Problem to solve. Across the listing, how many lines contain "Maya"? The reply is the number alone.

========================

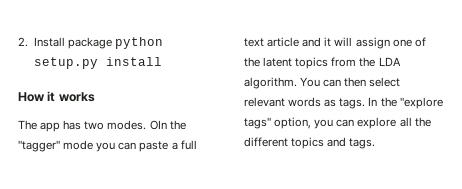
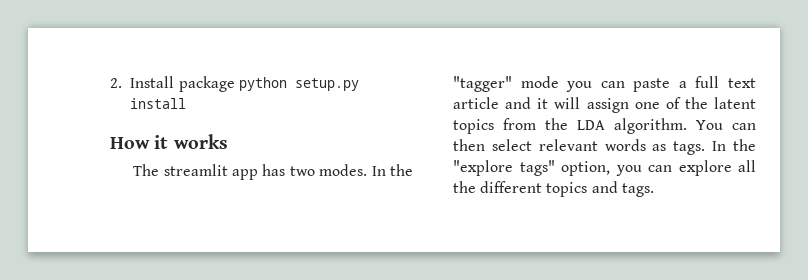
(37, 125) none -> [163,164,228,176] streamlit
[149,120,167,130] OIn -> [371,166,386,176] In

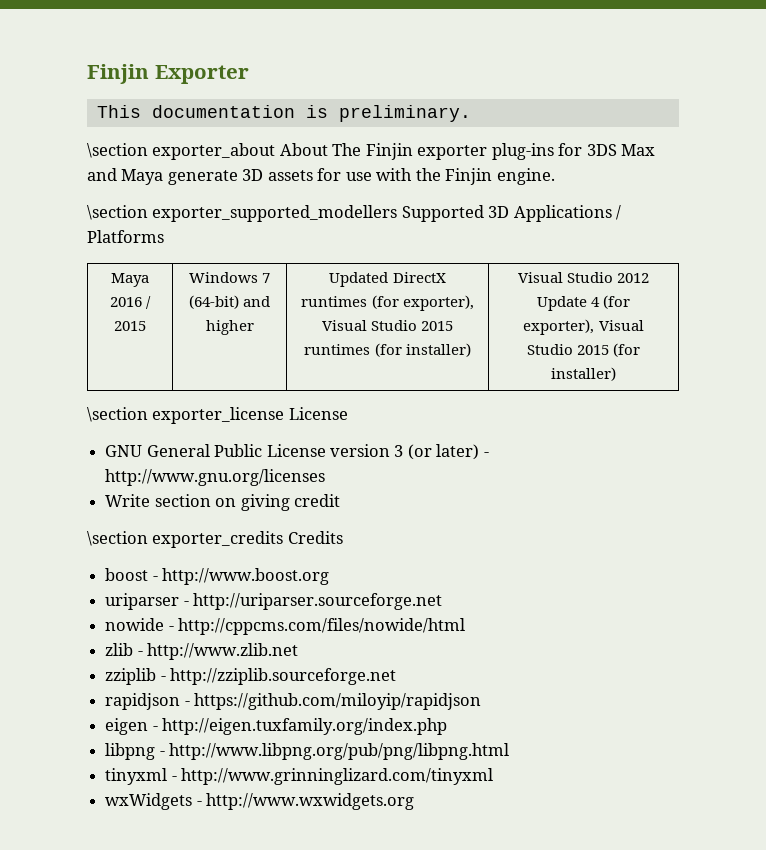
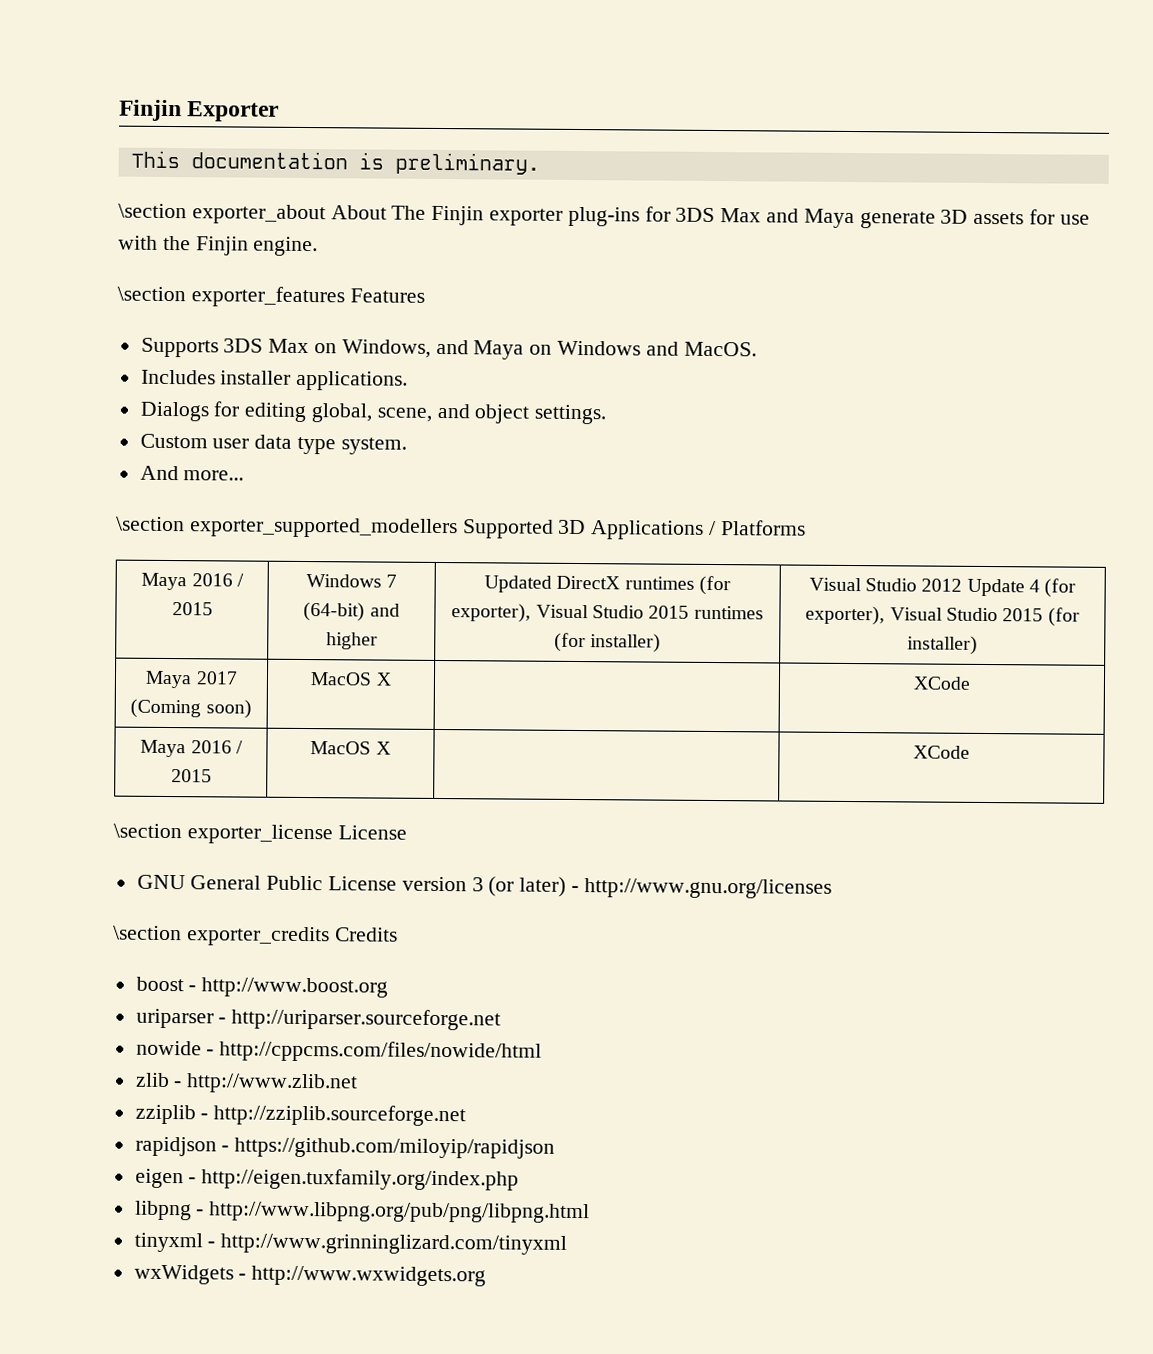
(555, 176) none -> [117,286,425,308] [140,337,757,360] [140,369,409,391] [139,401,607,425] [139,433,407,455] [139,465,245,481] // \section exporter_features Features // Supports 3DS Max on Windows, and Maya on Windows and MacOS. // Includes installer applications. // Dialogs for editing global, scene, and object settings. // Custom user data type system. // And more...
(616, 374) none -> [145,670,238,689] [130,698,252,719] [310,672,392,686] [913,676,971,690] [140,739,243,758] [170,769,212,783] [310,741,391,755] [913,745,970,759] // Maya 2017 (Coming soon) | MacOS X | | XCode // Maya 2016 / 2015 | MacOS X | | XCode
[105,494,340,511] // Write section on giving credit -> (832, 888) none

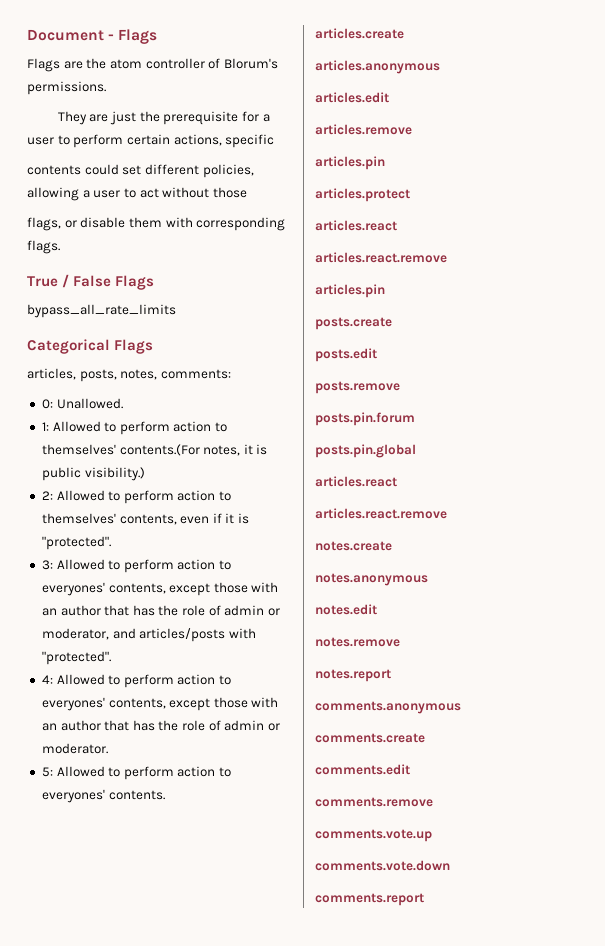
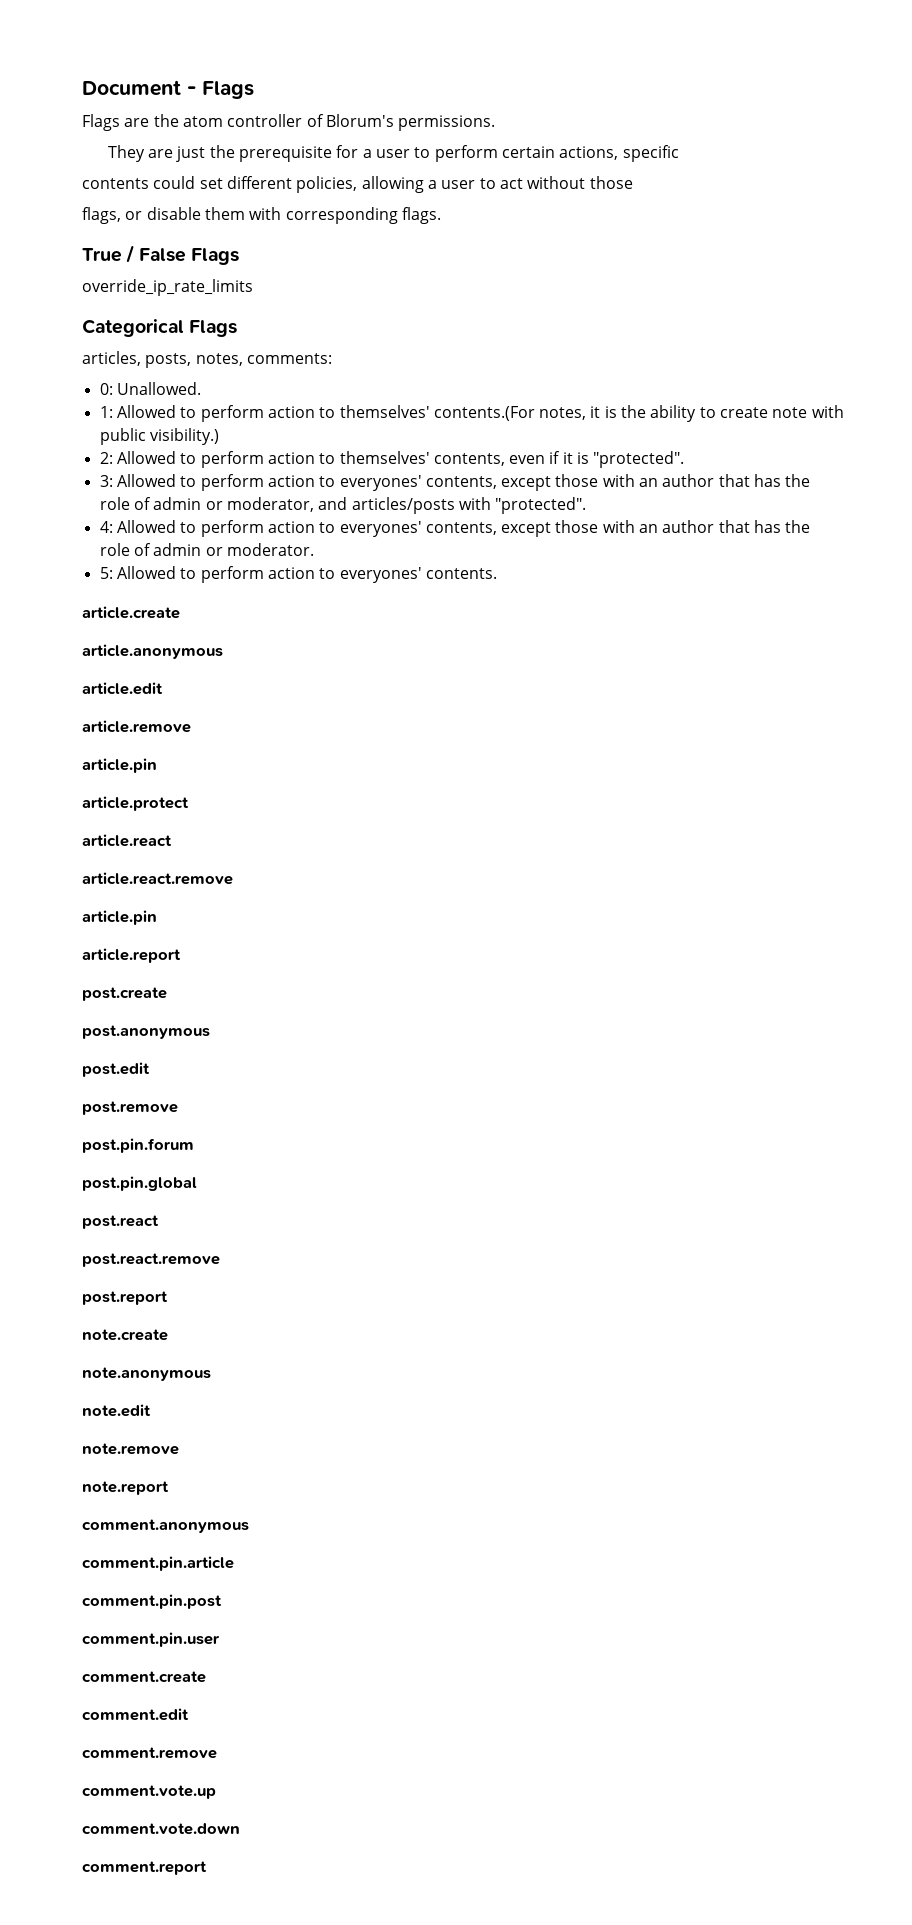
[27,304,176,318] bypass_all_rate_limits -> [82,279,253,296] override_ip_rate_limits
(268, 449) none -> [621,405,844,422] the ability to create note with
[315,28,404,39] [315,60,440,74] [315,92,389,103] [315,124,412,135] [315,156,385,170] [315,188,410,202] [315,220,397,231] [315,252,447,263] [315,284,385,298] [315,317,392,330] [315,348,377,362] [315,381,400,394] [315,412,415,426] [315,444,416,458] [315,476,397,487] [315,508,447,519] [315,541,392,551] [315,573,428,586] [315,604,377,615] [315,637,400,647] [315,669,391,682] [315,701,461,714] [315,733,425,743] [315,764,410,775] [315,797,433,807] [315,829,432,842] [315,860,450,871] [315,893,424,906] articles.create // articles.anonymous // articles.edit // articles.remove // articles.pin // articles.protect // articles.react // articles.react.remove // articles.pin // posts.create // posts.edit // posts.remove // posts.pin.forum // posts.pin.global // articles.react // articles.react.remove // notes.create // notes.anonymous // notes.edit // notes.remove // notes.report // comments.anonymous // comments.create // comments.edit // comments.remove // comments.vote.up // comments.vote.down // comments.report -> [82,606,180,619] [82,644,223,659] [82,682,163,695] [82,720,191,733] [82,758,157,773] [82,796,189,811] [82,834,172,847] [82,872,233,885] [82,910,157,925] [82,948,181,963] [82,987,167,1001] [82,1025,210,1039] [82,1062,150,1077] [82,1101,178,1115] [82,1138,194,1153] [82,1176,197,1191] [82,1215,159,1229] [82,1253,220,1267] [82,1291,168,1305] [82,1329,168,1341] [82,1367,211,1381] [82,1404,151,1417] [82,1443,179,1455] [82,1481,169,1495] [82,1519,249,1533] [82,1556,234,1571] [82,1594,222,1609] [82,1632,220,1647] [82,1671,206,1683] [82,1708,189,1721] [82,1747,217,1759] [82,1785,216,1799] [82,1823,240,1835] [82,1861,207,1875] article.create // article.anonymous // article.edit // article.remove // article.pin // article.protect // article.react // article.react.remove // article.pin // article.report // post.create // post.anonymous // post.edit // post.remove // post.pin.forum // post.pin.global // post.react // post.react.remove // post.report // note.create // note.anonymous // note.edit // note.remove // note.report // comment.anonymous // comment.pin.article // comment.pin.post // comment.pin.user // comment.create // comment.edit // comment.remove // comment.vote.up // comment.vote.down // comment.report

========================

Exercise solution. 2